To do
Work out how many lines of the listing below hold the word "about", and give that number only.

[[ Provided entries open ]]

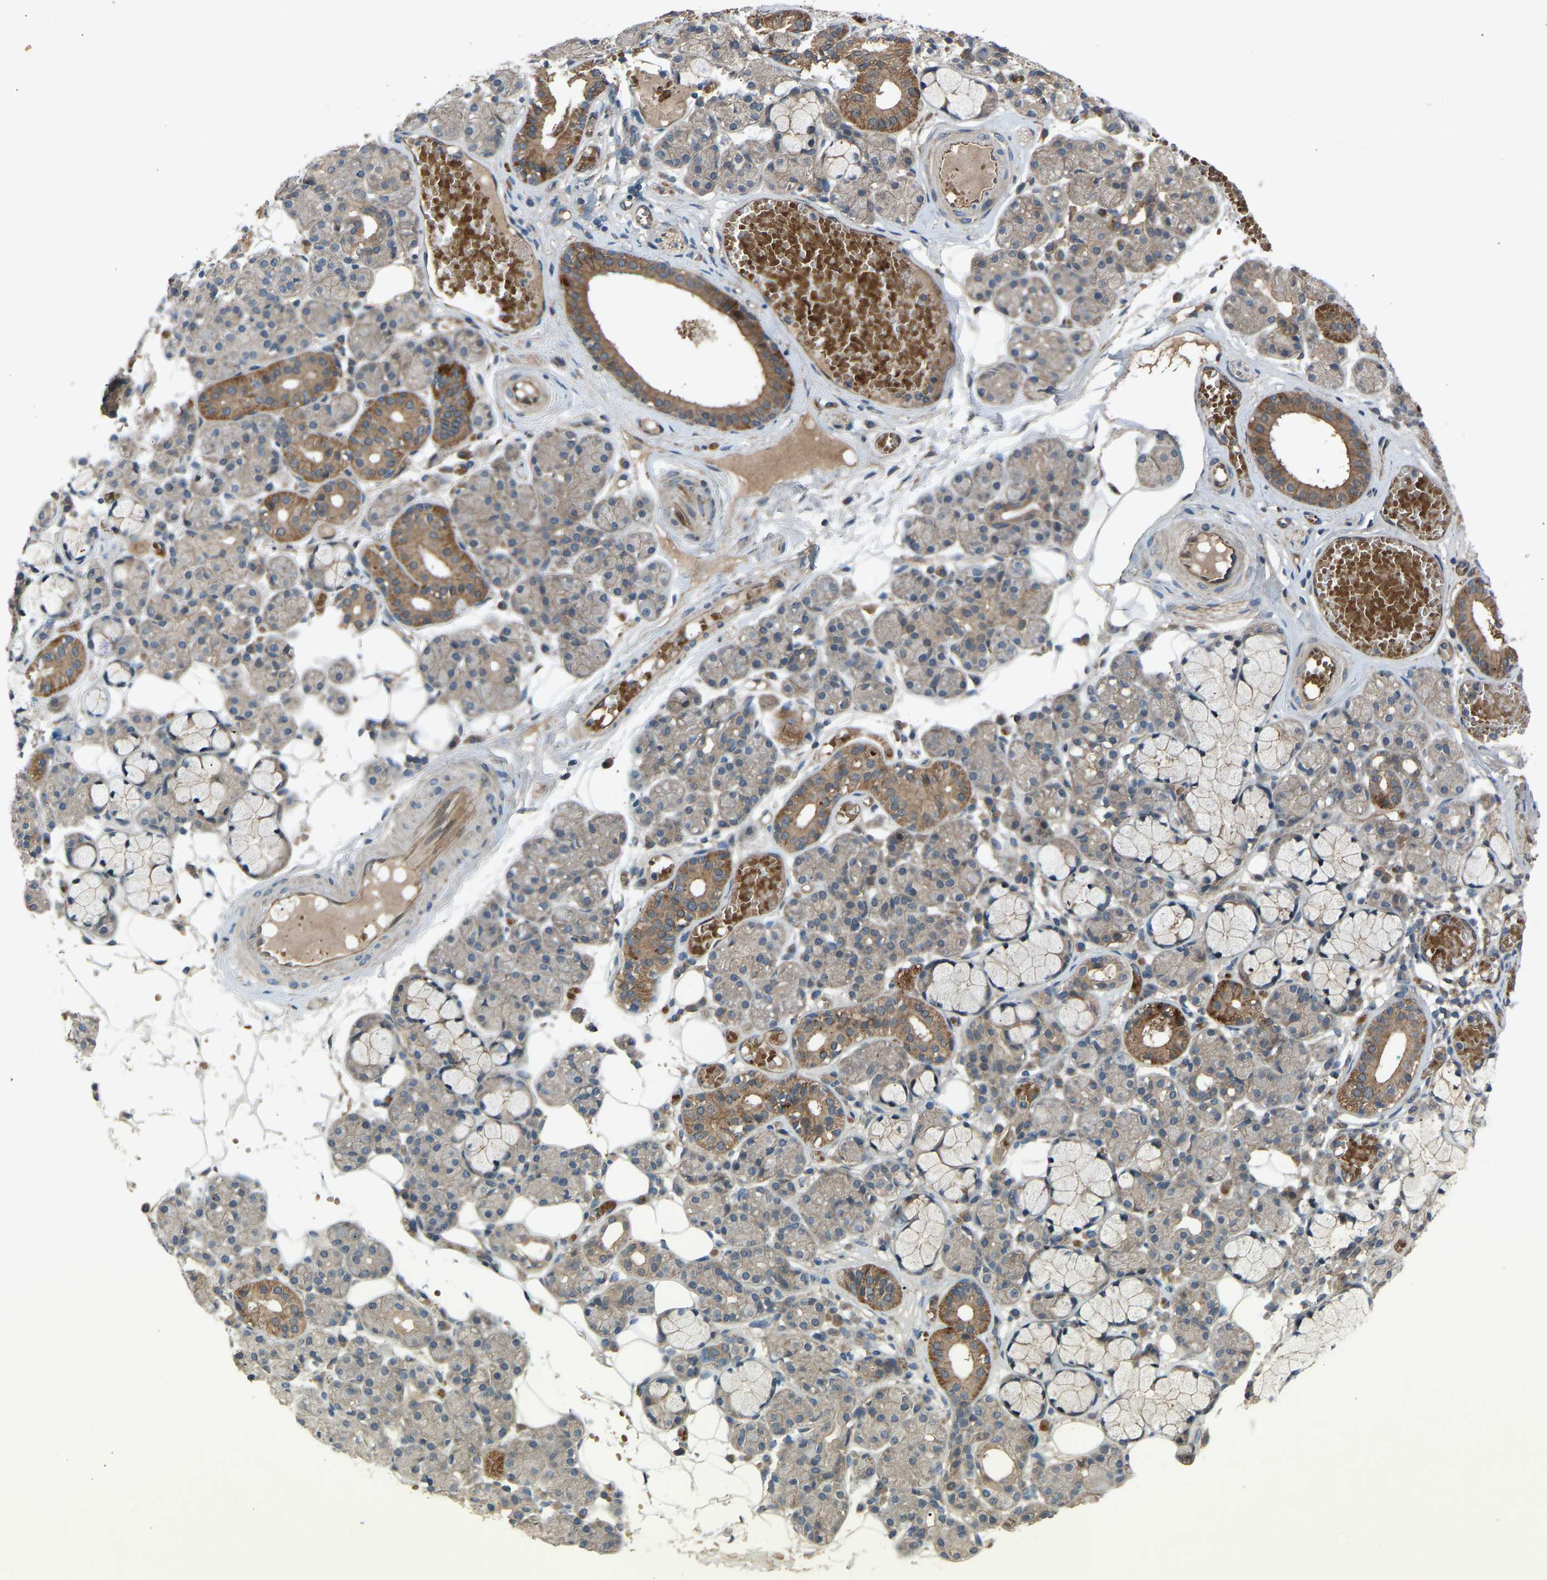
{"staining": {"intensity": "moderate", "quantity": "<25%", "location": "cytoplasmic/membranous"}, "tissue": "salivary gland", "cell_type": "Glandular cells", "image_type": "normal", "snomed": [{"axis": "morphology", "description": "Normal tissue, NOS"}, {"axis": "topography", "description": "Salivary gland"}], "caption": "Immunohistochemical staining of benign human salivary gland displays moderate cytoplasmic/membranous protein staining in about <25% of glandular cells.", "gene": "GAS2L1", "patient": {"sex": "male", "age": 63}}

[[ Provided entries closed ]]
[[ Provided entries open ]]

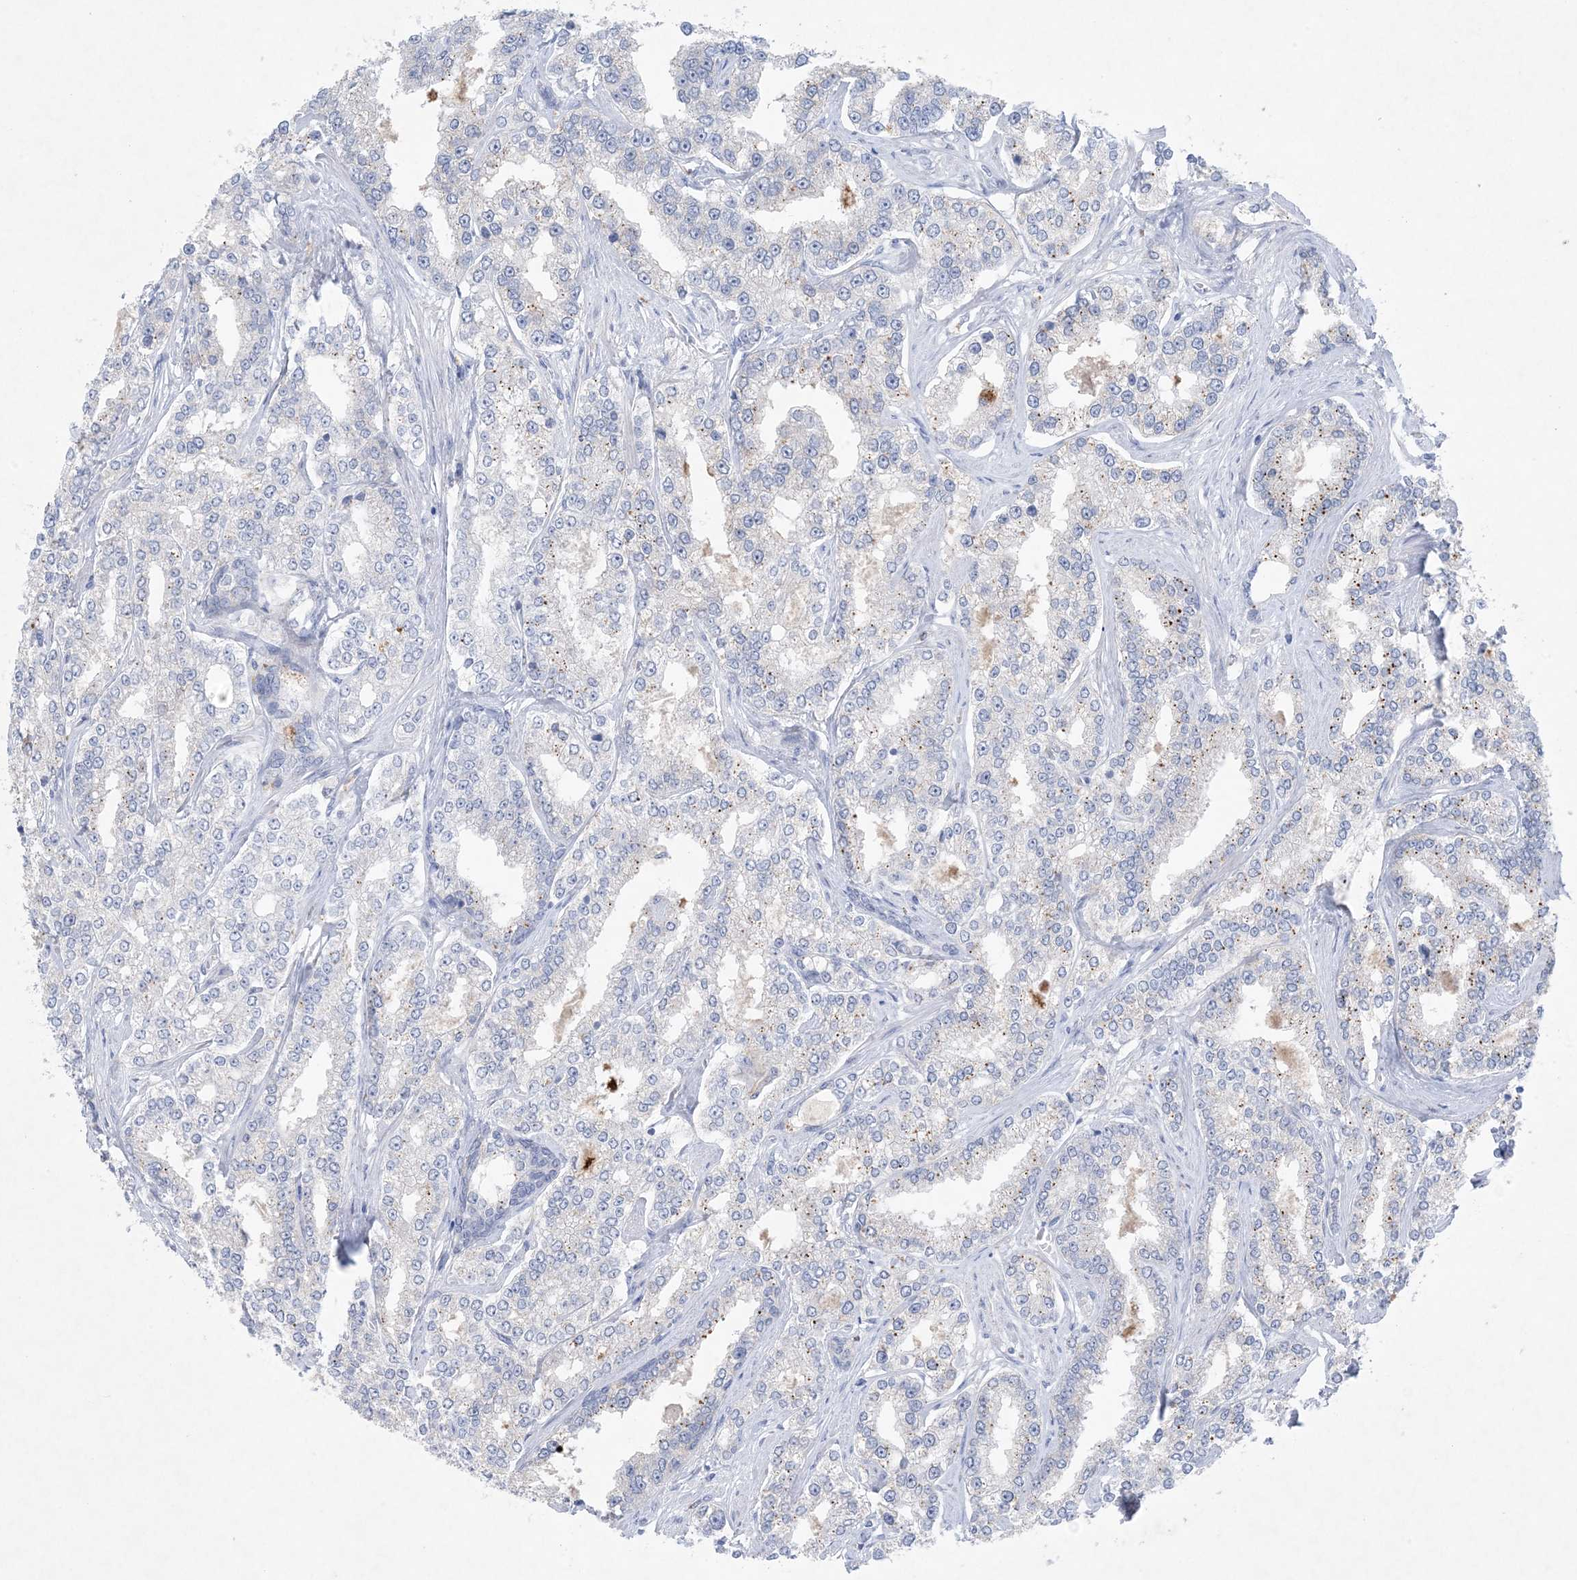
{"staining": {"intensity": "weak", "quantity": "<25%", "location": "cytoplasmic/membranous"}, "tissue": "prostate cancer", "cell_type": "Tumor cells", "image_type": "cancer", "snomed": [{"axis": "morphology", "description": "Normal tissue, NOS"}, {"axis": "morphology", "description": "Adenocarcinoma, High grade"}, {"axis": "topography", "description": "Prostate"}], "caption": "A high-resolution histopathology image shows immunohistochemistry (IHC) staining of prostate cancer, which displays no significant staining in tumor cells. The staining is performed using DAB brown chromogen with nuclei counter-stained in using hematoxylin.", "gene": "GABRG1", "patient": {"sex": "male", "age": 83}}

[[ Provided entries closed ]]
[[ Provided entries open ]]

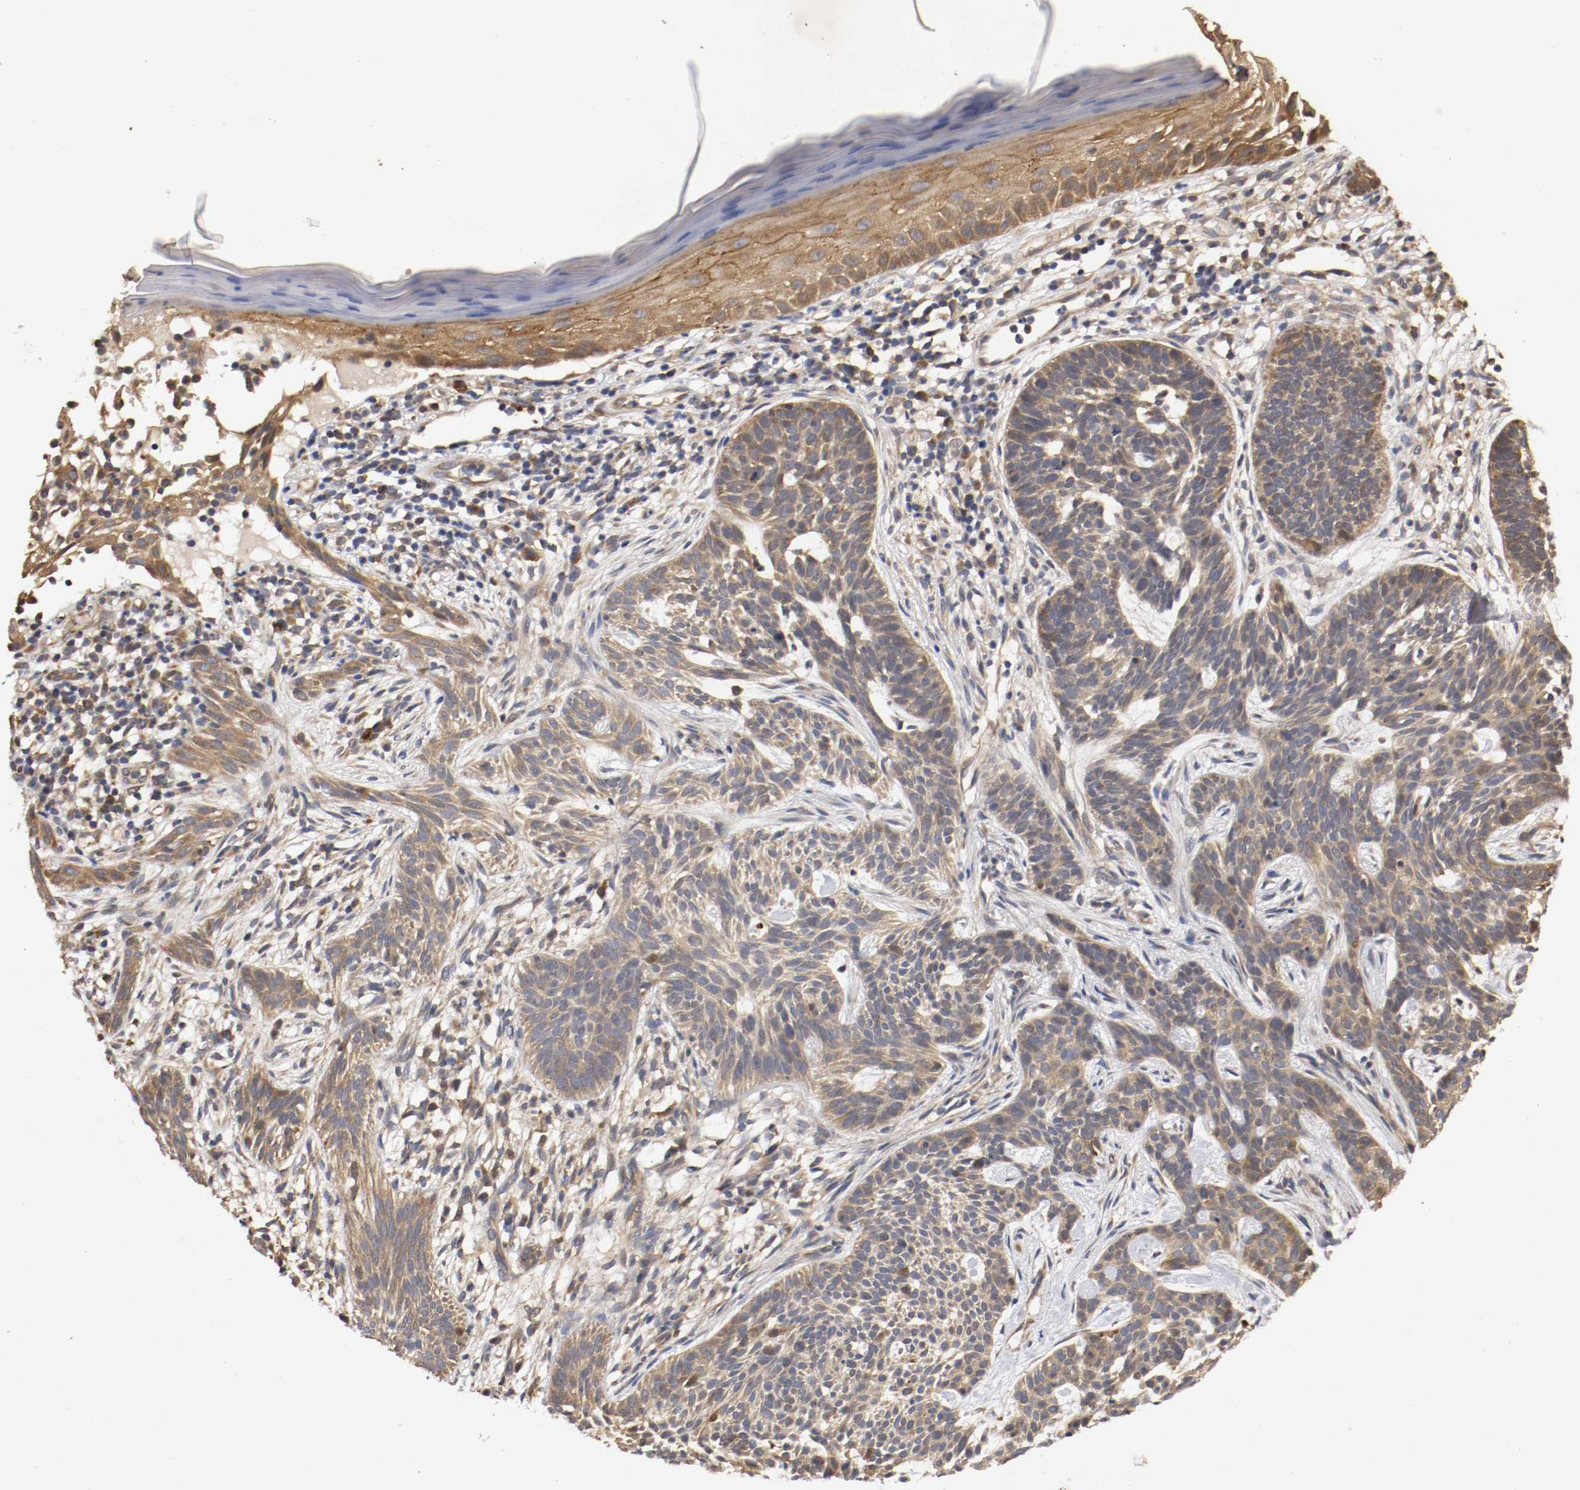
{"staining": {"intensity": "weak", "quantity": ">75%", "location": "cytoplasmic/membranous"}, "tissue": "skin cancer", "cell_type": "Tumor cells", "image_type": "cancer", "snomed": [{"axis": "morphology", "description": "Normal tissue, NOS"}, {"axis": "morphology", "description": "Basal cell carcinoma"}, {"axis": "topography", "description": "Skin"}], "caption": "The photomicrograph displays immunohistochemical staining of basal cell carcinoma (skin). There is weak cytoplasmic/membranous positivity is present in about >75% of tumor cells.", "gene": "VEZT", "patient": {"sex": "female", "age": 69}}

[[ Provided entries closed ]]

Answer to this task
2